Abstract
Juelich Supercomputing Center is implementing modular HPC architectures to pave the way to Exascale supercomputing. The systems are the result of a co-design approach, which involves the whole pipeline from hardware through middleware to applications. This strategy has a great potential for big Earth Observation data mining and applications. These HPC systems include heterogeneous hardware accelerators (i.e., GPUs, FPGAs) and software technologies within the same architecture, which covers both the needs of classic HPC simulations and novel machine (deep) learning algorithms.
About
The continuous developments of remote sensing platforms and sensor technologies combined with the open and free data policy of Earth Observation programs is generating an unprecedented volume and variety of raw data.

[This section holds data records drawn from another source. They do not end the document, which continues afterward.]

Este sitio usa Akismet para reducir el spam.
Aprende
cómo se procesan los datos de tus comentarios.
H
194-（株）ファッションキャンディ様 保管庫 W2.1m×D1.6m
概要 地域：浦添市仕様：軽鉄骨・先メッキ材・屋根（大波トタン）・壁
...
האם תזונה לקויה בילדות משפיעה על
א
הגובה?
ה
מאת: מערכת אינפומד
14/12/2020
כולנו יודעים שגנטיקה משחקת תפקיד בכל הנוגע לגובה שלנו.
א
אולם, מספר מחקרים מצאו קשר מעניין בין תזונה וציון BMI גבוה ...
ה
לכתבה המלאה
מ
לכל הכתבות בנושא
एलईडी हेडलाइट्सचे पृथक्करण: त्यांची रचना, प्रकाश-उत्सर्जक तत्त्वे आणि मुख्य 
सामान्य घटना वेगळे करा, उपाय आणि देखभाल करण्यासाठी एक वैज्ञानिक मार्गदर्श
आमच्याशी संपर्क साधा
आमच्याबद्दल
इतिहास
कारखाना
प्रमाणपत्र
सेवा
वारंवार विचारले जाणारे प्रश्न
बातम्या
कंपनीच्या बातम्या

Whilst previously the major issue for researchers has been the identification of accessible remote sensing data sources, nowadays the main issue is how to make the processing of this vast abundance of open data scalable. Due to the insufficient memory size and number of cores available in commodity computers on the one hand and on the other hand the increasing number of applications that require data computing in near real time (i.e., supporting decision-makers), data processing pipelines necessitate the use of algorithms that can run and scale on High-Performance Computing (HPC) systems. JSC is implementing modular HPC architectures to pave the way to Exascale supercomputing. The systems are the result of a co-design approach, which involves the whole pipeline from hardware through middleware to applications. This talk will describe the potential that such strategy can bring to big Earth Observation data mining and applications. The HPC systems include heterogeneous hardware accelerators (i.e., GPUs, FPGAs) and software technologies within the same architecture, which covers both the needs of classic HPC simulations and novel machine (deep) learning algorithms.